Bisnis.com, JAKARTA – Pemerintah Indonesia mulai memberikan penjelasan lengkap mengenai tarif baru yang diganjar Amerika Serikat (AS) terhadap Indonesia. Setidaknya, terdapat 3 skema tarif yang bakal ditanggung mitra dagang AS termasuk Indonesia.
Direktur Jenderal Perundingan Perdagangan Internasional Kementerian Perdagangan (Kemendag), Djatmiko Bris Witjaksono menjelaskan 3 skema tersebut diimplementasikan AS dalam rangka memperbaiki neraca dagang Negeri Paman Sam tersebut.
“Kebijakan tarif AS yang dikeluarkan setelah terpilih Presiden Donald Trump itu pada intinya terdiri dari 3 besaran tarif,” jelasnya dalam Konferensi Pers di Jakarta, Senin (21/4/2025).
Dia merinci, 3 skema tarif yang ditetapkan AS itu di antaranya Tarif Dasar Baru (New Baseline Tariff), Tarif Timbal Balik atau Tarif Resiprokal (Reciprocal Tariff), dan tarif sektoral (Sectoral Tariff).
Secara terperinci berikut penjelasan mengenai 3 skema tarif baru AS yang baru saja diteken oleh Presiden Donald Trump.
- Tarif Dasar Baru (New Baseline Tariff)
Tarif dasar baru sebesar 10% ditetapkan Amerika pada hampir seluruh mitra dagangnya.

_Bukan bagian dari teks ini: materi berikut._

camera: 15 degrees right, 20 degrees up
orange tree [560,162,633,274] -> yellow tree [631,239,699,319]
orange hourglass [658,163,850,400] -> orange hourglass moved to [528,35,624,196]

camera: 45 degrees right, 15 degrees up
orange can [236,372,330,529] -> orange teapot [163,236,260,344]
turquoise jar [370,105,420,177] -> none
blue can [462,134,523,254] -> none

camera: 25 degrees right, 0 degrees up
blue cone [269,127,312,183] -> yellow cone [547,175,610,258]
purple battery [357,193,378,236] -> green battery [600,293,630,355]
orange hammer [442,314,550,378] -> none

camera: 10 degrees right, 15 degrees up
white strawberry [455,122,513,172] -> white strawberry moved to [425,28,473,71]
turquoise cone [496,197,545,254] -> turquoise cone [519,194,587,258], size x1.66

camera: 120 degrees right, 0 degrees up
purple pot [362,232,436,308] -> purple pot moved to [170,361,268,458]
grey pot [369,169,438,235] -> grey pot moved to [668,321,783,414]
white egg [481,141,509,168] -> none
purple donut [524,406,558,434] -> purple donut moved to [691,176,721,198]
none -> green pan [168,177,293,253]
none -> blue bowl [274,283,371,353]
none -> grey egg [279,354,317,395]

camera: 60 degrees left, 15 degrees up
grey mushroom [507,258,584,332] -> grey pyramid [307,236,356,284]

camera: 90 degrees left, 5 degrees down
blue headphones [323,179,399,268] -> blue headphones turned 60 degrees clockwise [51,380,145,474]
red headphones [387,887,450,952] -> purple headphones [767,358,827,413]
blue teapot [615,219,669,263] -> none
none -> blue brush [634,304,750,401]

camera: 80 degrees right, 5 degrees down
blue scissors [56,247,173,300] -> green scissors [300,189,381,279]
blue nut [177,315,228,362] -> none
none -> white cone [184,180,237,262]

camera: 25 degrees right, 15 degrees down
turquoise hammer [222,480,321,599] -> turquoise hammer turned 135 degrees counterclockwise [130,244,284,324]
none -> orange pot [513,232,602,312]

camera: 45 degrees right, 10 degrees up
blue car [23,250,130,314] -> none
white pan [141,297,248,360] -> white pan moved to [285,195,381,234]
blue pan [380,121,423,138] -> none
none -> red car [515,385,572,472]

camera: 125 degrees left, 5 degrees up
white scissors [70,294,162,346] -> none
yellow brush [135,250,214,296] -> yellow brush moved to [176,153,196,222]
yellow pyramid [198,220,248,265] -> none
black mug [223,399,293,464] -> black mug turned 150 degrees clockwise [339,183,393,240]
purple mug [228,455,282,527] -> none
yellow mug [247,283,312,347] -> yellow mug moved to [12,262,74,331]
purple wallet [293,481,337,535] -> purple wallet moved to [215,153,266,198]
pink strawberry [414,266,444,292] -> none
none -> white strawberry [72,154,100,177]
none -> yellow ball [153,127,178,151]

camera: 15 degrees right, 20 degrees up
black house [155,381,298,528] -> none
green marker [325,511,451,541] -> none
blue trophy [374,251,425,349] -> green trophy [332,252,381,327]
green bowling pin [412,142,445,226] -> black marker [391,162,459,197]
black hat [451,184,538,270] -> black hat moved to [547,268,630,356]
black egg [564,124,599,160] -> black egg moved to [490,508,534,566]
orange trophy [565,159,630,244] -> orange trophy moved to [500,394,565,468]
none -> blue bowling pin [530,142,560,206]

Kecuali Meksiko dan Kanada karena kedua negara tersebut memiliki pengaturan tarif tersendiri yang tertuang United States-Mexico-Canada Agreement (USMCA) atau Perjanjian AS – Meksiko – Kanada, yang merupakan perjanjian perdagangan bebas yang menggantikan NAFTA (North America Free Trade Agreement) atau Perjanjian Perdagangan Bebas Amerika Utara.
Baca Juga
Berbeda dengan tarif resiprokal, tarif dasar baru ini telah berlaku terhitung sejak 5 April 2025.
Sejumlah produk yang terimbas antara lain tekstil dari semula tarif yang ditanggung hanya di angka 5% hingga 10% naik menjadi 15% hingga 30%.
Sementara itu, untuk produk alas kaki semula tarif yang dikenakan yakni sebesar 8% hingga 20%. Usai kenaikan tarif baru, maka tarif yang dibayarkan pemerintah RI untuk melakukan impor alas kaki ada di kisaran 18% hingga 30%.
- Tarif Timbal Balik atau Resiprokal
Skema tarif baru yang ditetapkan AS di antaranya tarif timbal balik atau resiprokal. Di mana, Indonesia sendiri ditetapkan untuk membayar bea masuk sebesar 32%.
Djatmiko menjelaskan, semulanya implementasi tarif resiprokal bakal dilakukan pada 9 Juli 2025. Akan tetapi, lantaran memantik banyak respon maka implementasinya ditunda selama 90 hari.
“Kenapa resiprokal tarif itu besarannya beda-beda, jadi tergantung dari besaran nilai defisit ataupun surplus [mitra dagang AS] nanti dibagi dengan nilai ekspor ke AS,” jelasnya dalam konferensi pers, Senin (21/4/2025).
Djatmiko mencontohkan, Indonesia yang dikenakan tarif resiprokal sebesar 32% berasal dari kinerja defisit AS terhadap Indonesia sebesar US$18 miliar dibagi dengan total ekspor ke AS sebesar US$28,1 miliar.
Dengan demikian, muncul besaran tarif resiprokal di angka 63,7%. Dalam penetapannya, pemerintah AS memberikan potongan sebesar 50% dari total tarif resiprokal sehingga Indonesia diganjar tarif timbal balik sebesar 32%.
- Tarif Sektoral
Selain dua skema tarif di atas, pemerintah AS juga menetapkan tarif sektoral tambahan sebesar 25%. Di mana, tarif ini hanya menyasar sektor tertentu di antaranya baja, aluminium, otomotif dan komponen otomotif.
“Tarif sektoral ini dikenakan terhadap beberapa komoditi atau sektor tertentu. Ada baja, aluminium dan nanti rencananya dari informasi yang kami peroleh itu akan ada sektor-sektor lainnya yang akan juga dikenakan tarif sektoral,” jelas Djatmiko dalam Konferensi Pers di Jakarta, Senin (21/4/2025).
Mengacu pada paparan yang disampaikan, semulanya tarif sektoral produk baja yang ditetapkan AS terhadap Indonesia ada di level 0% – 5%, usai keputusan tersebut posisinya naik menjadi 25% – 30%.
Kemudian, produk aluminium semula 0% –5% menjadi 25% – 30%, produk otomotif dan komponen otomotif semula 2,5% menjadi 27,5%.